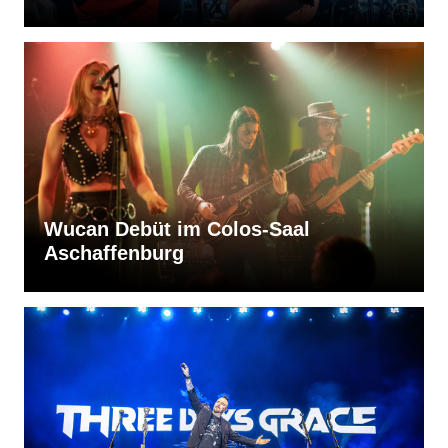
Wucan Debüt im Colos-Saal
Aschaffenburg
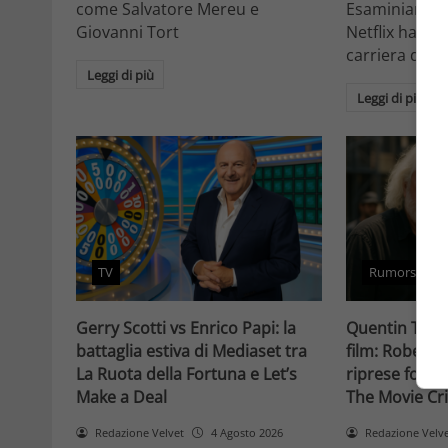
come Salvatore Mereu e
Esaminiamo c
Giovanni Tort
Netflix ha tr
carriera da at
Leggi di più
Leggi di più
TV
Rumors
Gerry Scotti vs Enrico Papi: la
Quentin Taran
battaglia estiva di Mediaset tra
film: Robert 
La Ruota della Fortuna e Let’s
riprese forse 
Make a Deal
The Movie Cri
Redazione Velvet
4 Agosto 2026
Redazione Velv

_PROBLEM REQUIREMENTS_
Wherever the listing shows a picture, omit it and output the rest exactly as given.

_YOUR RESPONSE_
Wucan Debüt im Colos-Saal
Aschaffenburg
come Salvatore Mereu e
Esaminiamo c
Giovanni Tort
Netflix ha tr
carriera da at
Leggi di più
Leggi di più
TV
Rumors
Gerry Scotti vs Enrico Papi: la
Quentin Taran
battaglia estiva di Mediaset tra
film: Robert 
La Ruota della Fortuna e Let’s
riprese forse 
Make a Deal
The Movie Cri
Redazione Velvet
4 Agosto 2026
Redazione Velv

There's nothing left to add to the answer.